Defamation is tarnishing the reputation of someone; it is in two parts, slander and libel. Slander is spoken defamation and libel is printed and broadcast defamation, both share the same features. Defaming someone entails making a factual assertion for which evidence does not exist. Defamation does not affect or hinder the voicing of opinions, but does occupy the same fields as rights to free speech in the First Amendment to the Constitution of the United States, or the European Convention of Human Rights’s Article 10. Related to defamation in the U.S. are the actions for misappropriation of publicity, invasion of privacy, and disclosure. Abuse of process and malicious prosecution are often classified as dignitary torts as well.

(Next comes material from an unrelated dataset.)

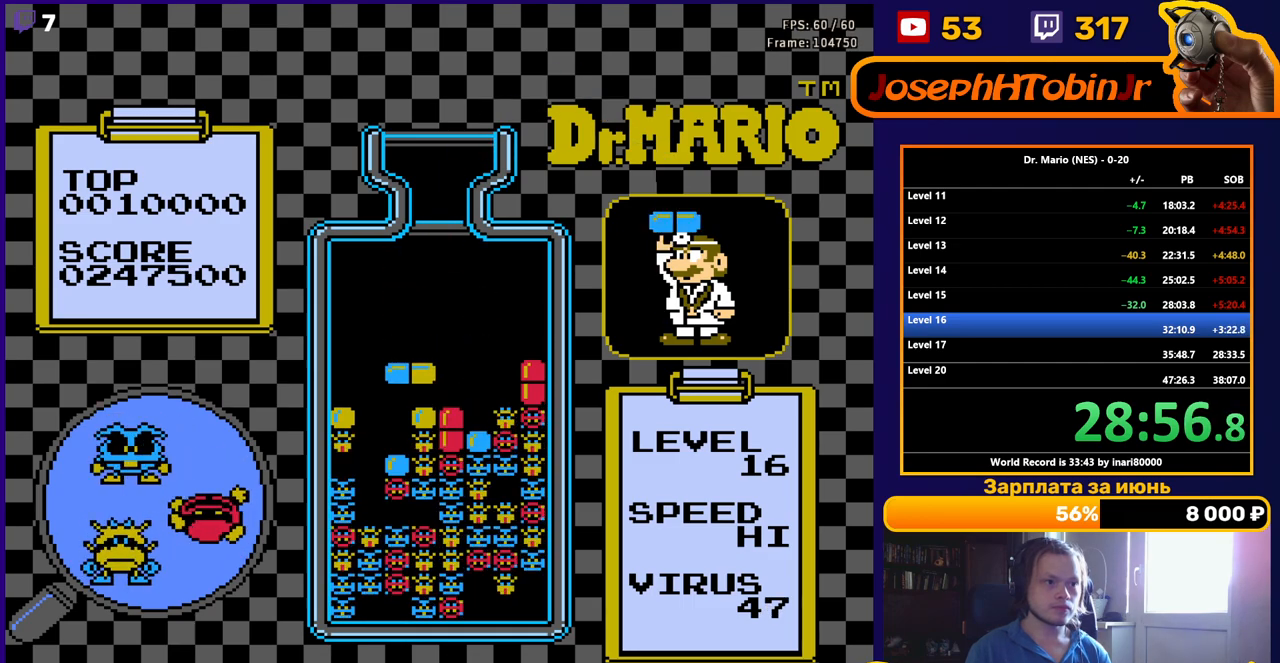
{"buttons": ["DPAD_DOWN"], "events": [[283, "DPAD_DOWN", "up"], [433, "DPAD_DOWN", "down"]]}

Intentional torts are any intentional acts that are reasonably foreseeable to cause harm to an individual, and that do so. Intentional torts have several subcategories, including torts against the person, including assault, battery, false imprisonment, intentional infliction of emotional distress, and fraud. Property torts involve any intentional interference with the property rights of the claimant(plaintiff). Those commonly recognized include trespass to land, trespass to chattels(personal property), and conversion.